As much as 2020 was a crazy year for all of us, 2021 was more of a gap year. Between crazy and crazier there stood 2021, putting the ground work for 2022. I thought it was too uneventful to be worthy of a blog post, and realized this would have been the only 2021 post. moT (shoutout!) as usual brought me back to the right path and expressed his interest in seeing this post online. Thanks, you’re the numero uno!
Planning for the future
My girlfriend and I finally started making concrete plans to leave for Germany. This decision has been in the back burner since we started living together. She never felt home in Italy and as much as I like Germany, my roots here are deep.
2020 was a big toll on us and the only way forward is across the border. She realized she cannot live here and I realized that I have really nothing to lose besides her.
I don’t know if my life will improve there, but I’m sure it won’t if I stay here.
The plan
My girlfriend left for a two months experiment in the summer and quickly found a decent job. The plan was then for me to learn German and find a job there, while we made arrangements to fly our cat to Cologne. I thought finding a job would be the easy part, but oh boy was I wrong.
The number of companies employing Haskell developers in Germany is very low, which I didn’t expect. The number of companies hiring full remote (within the border) is not that high either. It was so bleak I thought I needed to change stack, but once you taste Haskell is very hard to go back.
I maxed out on luck finding a great company with a Haskell team that was so crazy to want me on board. I start in February.
On the language side I’ve got my A2 certificate. This allows me to understand basic signs on the street, order at a restaurant, buy train tickets, read mangas and little more. I’m on my way towards B1 but the learning curve is steep.
The cat is fine by the way.
Doubts are shattered
What finally convinced me to leave Italy? I think a bit of resistance was the fact that I’ve never really traveled, especially alone. Joining the company I was working for meant exactly that. I had to travel and stay in Zurich for a week all by myself. This is something I had never done and scared me shitless. Once I did it, my perspective on traveling and being away from my village changed.
Another piece of resistance was the job situation. Italy gives us a lot of protection as employees and Milan has many opportunities for career growth. Ironically, it was again my former employer who made me realize how little those meant. I don’t want to harp too hard on them, the problems I’ve seen were the same I had seen before, it’s just getting boring.
Time at home
Time at home was, again, pretty hard. Not having my girlfriend around was hard, when the cat flew away it was significantly harder. I learned that I can turn into a sloth pretty quickly and need to make an effort not to.
Books of the year
As you know, I set myself a goal of reading 24 books in a year, and that’s a maximum! I want to read less and read better. This year I’ve finally read exactly 24 books.

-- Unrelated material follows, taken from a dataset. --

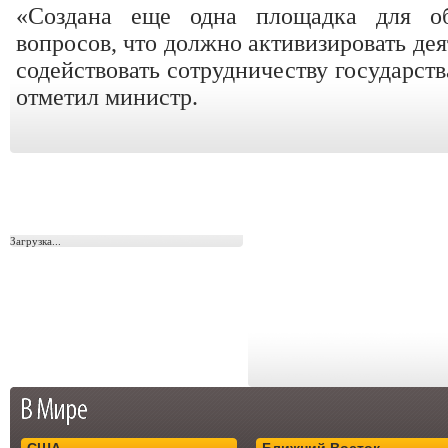
«Создана еще одна площадка для об
вопросов, что должно активизировать де
содействовать сотрудничеству государства
отметил министр.
Загрузка...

I realized however how little that number means. I don’t think any of those books was particuarly deep or important. Most were German learning books, mangas, stuff like that. The best I’ve read is certainly Blame!. I’ve got so engrossed in its lore that I spent a few months discerning details and decrypting it. You can check out the (partial) result here https://sphaso.github.io/niheipedia/
Programming
@home: I’ve taken part in an Elixir hackaton in September. Outside of that very little was done besides preparing for interviews and solving HackerRank problems with former colleagues.
@work: My team worked on a big integration project that unfortunately failed. That took basically most of the year. A notable mention is that I’ve finally got the chance to meet the beast that is Kubernetes. I’m hardly an expert and definitely need to learn more about it, but I’m happy about the encounter.
Faith
I’m still very much confused. I’ve recently had the chance to participate in Mass while in Germany and feel that this is the right path. I don’t have a logical way to match what I feel and what I think, I’m giving it time.
What I expect from 2022
My expectations for 2021 were mostly met. I’ve painted from life, I’ve drawn a ton, I’ve visited Cologne. In particular I’ve visited the East Asian Art Museum that had a beautiful Yoshitoshi exhibition.
Programming for leisure hasn’t happened all that much.
For 2022 my main goal is to focus on work, learn German, integrate well into German society. Drawing and painting is simply a part of it. I cannot keep myself sane without it.
It’s hard to make more concrete plans or express desires when there’s so many unknowns, so I’ll need to leave it at that.